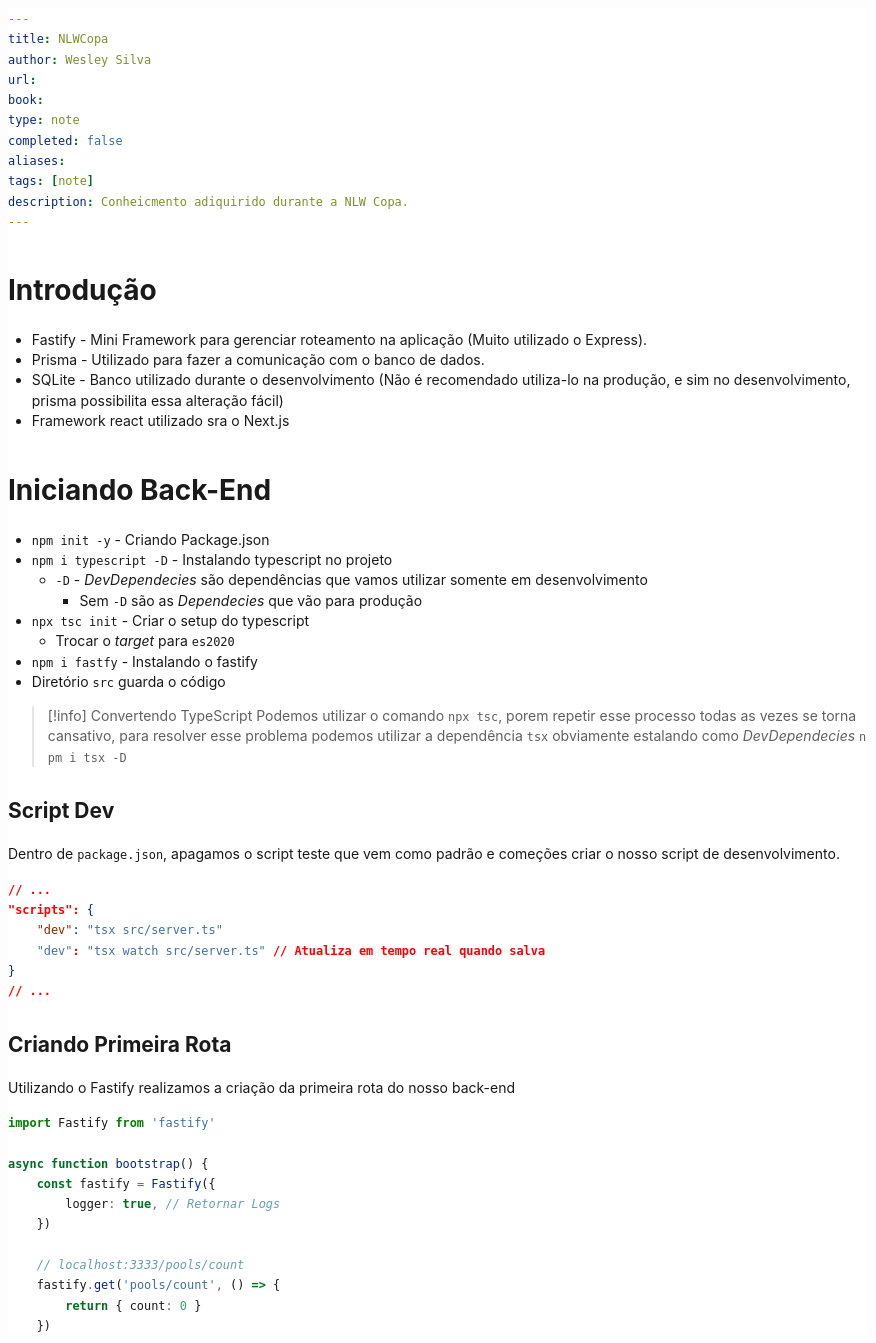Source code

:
 ```yaml
---
title: NLWCopa
author: Wesley Silva
url:
book:
type: note
completed: false
aliases:
tags: [note]
description: Conheicmento adiquirido durante a NLW Copa. 
---
```

# Introdução
- Fastify - Mini Framework para gerenciar roteamento na aplicação (Muito utilizado o Express).
- Prisma - Utilizado para fazer a comunicação com o banco de dados.
- SQLite - Banco utilizado durante o desenvolvimento (Não é recomendado utiliza-lo na produção, e sim no desenvolvimento, prisma possibilita essa alteração fácil)
- Framework react utilizado sra o Next.js

# Iniciando Back-End
- `npm init -y` - Criando  Package.json
- `npm i typescript -D` - Instalando typescript no projeto
	- `-D` - *DevDependecies* são dependências que vamos utilizar somente em desenvolvimento
		- Sem `-D` são as *Dependecies* que vão para produção
- `npx tsc init` - Criar o setup do typescript
	- Trocar o *target* para `es2020`
- `npm i fastfy` - Instalando o fastify
- Diretório `src` guarda o código
>[!info] Convertendo TypeScript
>Podemos utilizar o comando `npx tsc`, porem repetir esse processo todas as vezes se torna cansativo, para resolver esse problema podemos utilizar a dependência `tsx` obviamente estalando como *DevDependecies* `npm i tsx -D`

## Script Dev
Dentro de `package.json`, apagamos o script teste que vem como padrão e começões criar o nosso script de desenvolvimento.
```json
// ...
"scripts": {
	"dev": "tsx src/server.ts"
	"dev": "tsx watch src/server.ts" // Atualiza em tempo real quando salva
}
// ...
```

## Criando Primeira Rota
Utilizando o Fastify realizamos a criação da primeira rota do nosso back-end
```typescript
import Fastify from 'fastify'

async function bootstrap() {
	const fastify = Fastify({
		logger: true, // Retornar Logs
	})
	
	// localhost:3333/pools/count
	fastify.get('pools/count', () => {
		return { count: 0 }
	})
```
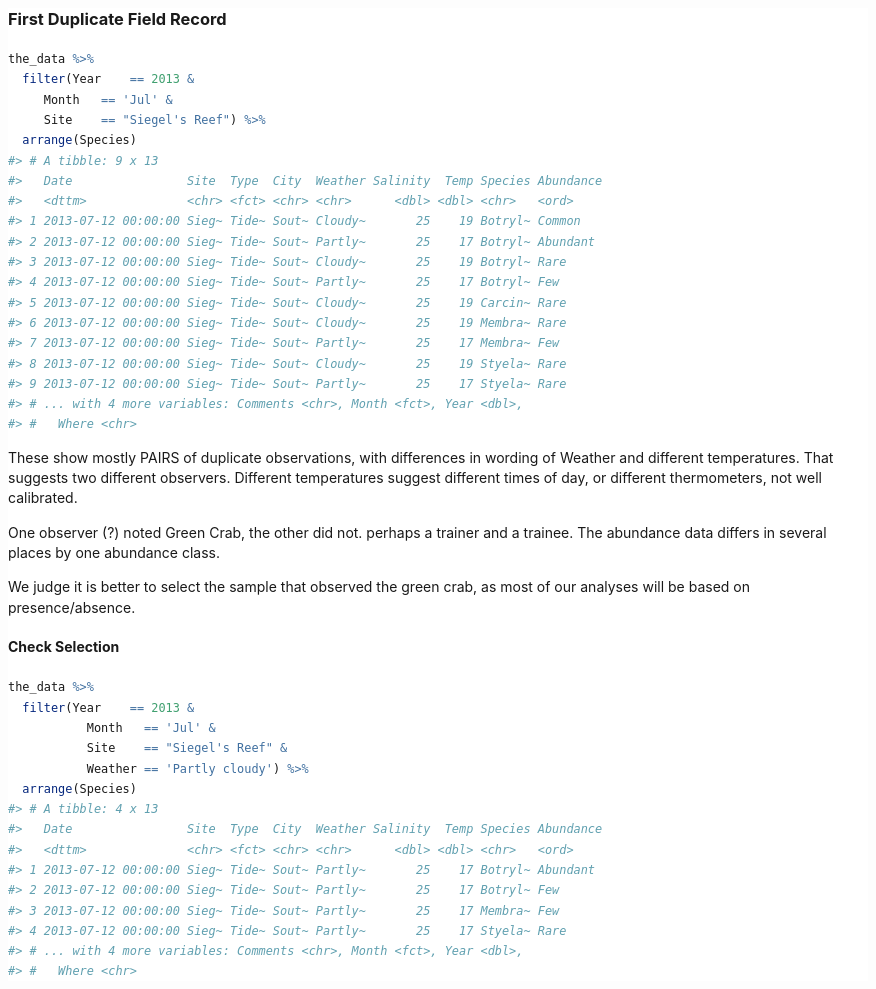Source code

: ### First Duplicate Field Record

``` r
the_data %>%
  filter(Year    == 2013 &
     Month   == 'Jul' &
     Site    == "Siegel's Reef") %>%
  arrange(Species)
#> # A tibble: 9 x 13
#>   Date                Site  Type  City  Weather Salinity  Temp Species Abundance
#>   <dttm>              <chr> <fct> <chr> <chr>      <dbl> <dbl> <chr>   <ord>    
#> 1 2013-07-12 00:00:00 Sieg~ Tide~ Sout~ Cloudy~       25    19 Botryl~ Common   
#> 2 2013-07-12 00:00:00 Sieg~ Tide~ Sout~ Partly~       25    17 Botryl~ Abundant 
#> 3 2013-07-12 00:00:00 Sieg~ Tide~ Sout~ Cloudy~       25    19 Botryl~ Rare     
#> 4 2013-07-12 00:00:00 Sieg~ Tide~ Sout~ Partly~       25    17 Botryl~ Few      
#> 5 2013-07-12 00:00:00 Sieg~ Tide~ Sout~ Cloudy~       25    19 Carcin~ Rare     
#> 6 2013-07-12 00:00:00 Sieg~ Tide~ Sout~ Cloudy~       25    19 Membra~ Rare     
#> 7 2013-07-12 00:00:00 Sieg~ Tide~ Sout~ Partly~       25    17 Membra~ Few      
#> 8 2013-07-12 00:00:00 Sieg~ Tide~ Sout~ Cloudy~       25    19 Styela~ Rare     
#> 9 2013-07-12 00:00:00 Sieg~ Tide~ Sout~ Partly~       25    17 Styela~ Rare     
#> # ... with 4 more variables: Comments <chr>, Month <fct>, Year <dbl>,
#> #   Where <chr>
```

These show mostly PAIRS of duplicate observations, with differences in
wording of Weather and different temperatures. That suggests two
different observers. Different temperatures suggest different times of
day, or different thermometers, not well calibrated.

One observer (?) noted Green Crab, the other did not. perhaps a trainer
and a trainee. The abundance data differs in several places by one
abundance class.

We judge it is better to select the sample that observed the green crab,
as most of our analyses will be based on presence/absence.

#### Check Selection

``` r
the_data %>%
  filter(Year    == 2013 &
           Month   == 'Jul' &
           Site    == "Siegel's Reef" &
           Weather == 'Partly cloudy') %>%
  arrange(Species)
#> # A tibble: 4 x 13
#>   Date                Site  Type  City  Weather Salinity  Temp Species Abundance
#>   <dttm>              <chr> <fct> <chr> <chr>      <dbl> <dbl> <chr>   <ord>    
#> 1 2013-07-12 00:00:00 Sieg~ Tide~ Sout~ Partly~       25    17 Botryl~ Abundant 
#> 2 2013-07-12 00:00:00 Sieg~ Tide~ Sout~ Partly~       25    17 Botryl~ Few      
#> 3 2013-07-12 00:00:00 Sieg~ Tide~ Sout~ Partly~       25    17 Membra~ Few      
#> 4 2013-07-12 00:00:00 Sieg~ Tide~ Sout~ Partly~       25    17 Styela~ Rare     
#> # ... with 4 more variables: Comments <chr>, Month <fct>, Year <dbl>,
#> #   Where <chr>
```
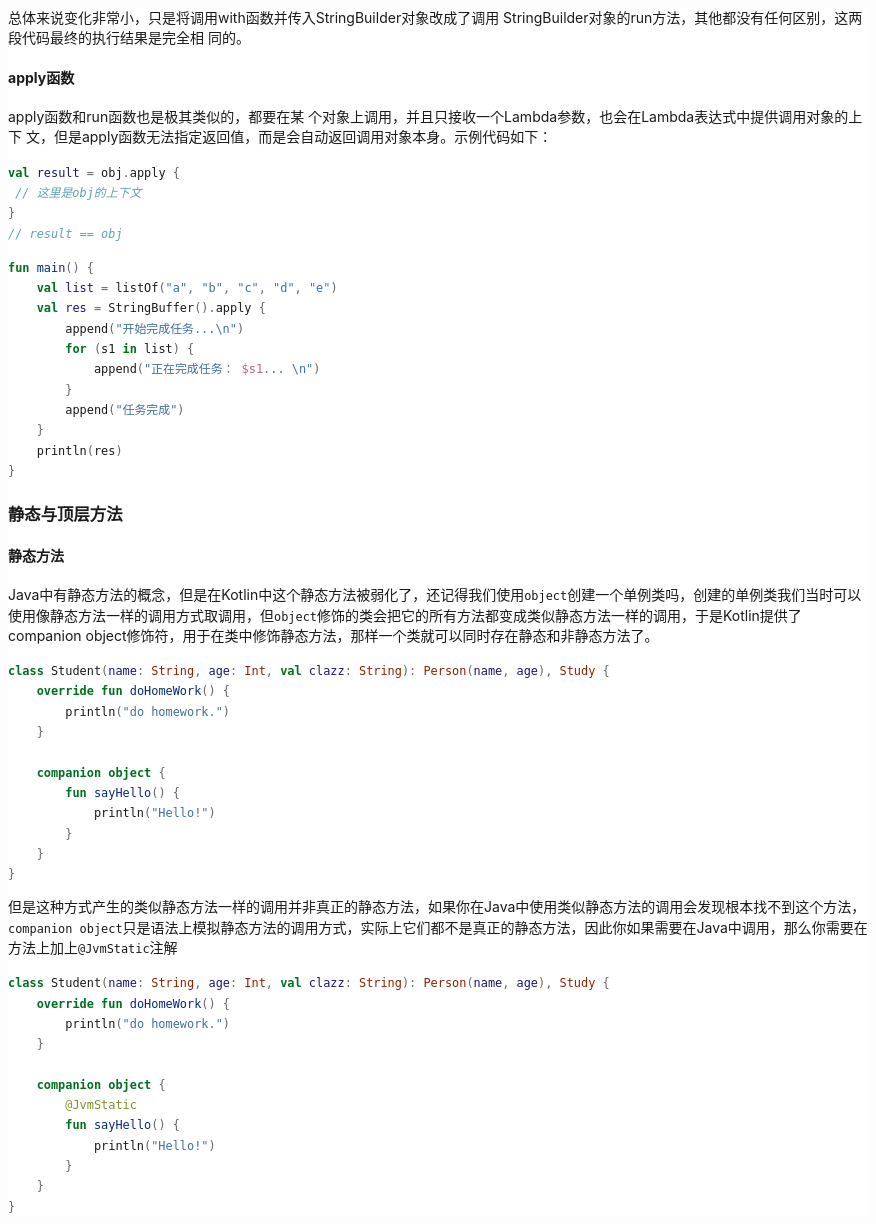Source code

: 总体来说变化非常小，只是将调用with函数并传入StringBuilder对象改成了调用 StringBuilder对象的run方法，其他都没有任何区别，这两段代码最终的执行结果是完全相 同的。

#### apply函数

apply函数和run函数也是极其类似的，都要在某 个对象上调用，并且只接收一个Lambda参数，也会在Lambda表达式中提供调用对象的上下 文，但是apply函数无法指定返回值，而是会自动返回调用对象本身。示例代码如下：

```kotlin
val result = obj.apply {
 // 这里是obj的上下文
}
// result == obj
```

```kotlin
fun main() {
    val list = listOf("a", "b", "c", "d", "e")
    val res = StringBuffer().apply {
        append("开始完成任务...\n")
        for (s1 in list) {
            append("正在完成任务： $s1... \n")
        }
        append("任务完成")
    }
    println(res)
}

```



### 静态与顶层方法

#### 静态方法

Java中有静态方法的概念，但是在Kotlin中这个静态方法被弱化了，还记得我们使用`object`创建一个单例类吗，创建的单例类我们当时可以使用像静态方法一样的调用方式取调用，但`object`修饰的类会把它的所有方法都变成类似静态方法一样的调用，于是Kotlin提供了companion object修饰符，用于在类中修饰静态方法，那样一个类就可以同时存在静态和非静态方法了。

```kotlin
class Student(name: String, age: Int, val clazz: String): Person(name, age), Study {
    override fun doHomeWork() {
        println("do homework.")
    }
    
    companion object {
        fun sayHello() {
            println("Hello!")
        }
    }
}
```

但是这种方式产生的类似静态方法一样的调用并非真正的静态方法，如果你在Java中使用类似静态方法的调用会发现根本找不到这个方法，`companion object`只是语法上模拟静态方法的调用方式，实际上它们都不是真正的静态方法，因此你如果需要在Java中调用，那么你需要在方法上加上`@JvmStatic`注解

```kotlin
class Student(name: String, age: Int, val clazz: String): Person(name, age), Study {
    override fun doHomeWork() {
        println("do homework.")
    }

    companion object {
        @JvmStatic
        fun sayHello() {
            println("Hello!")
        }
    }
}
```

→ **The task**
Return every line from the records above that holds the word "desenvolvimento".

→ **Expected answer**
- SQLite - Banco utilizado durante o desenvolvimento (Não é recomendado utiliza-lo na produção, e sim no desenvolvimento, prisma possibilita essa alteração fácil)
	- `-D` - *DevDependecies* são dependências que vamos utilizar somente em desenvolvimento
Dentro de `package.json`, apagamos o script teste que vem como padrão e começões criar o nosso script de desenvolvimento.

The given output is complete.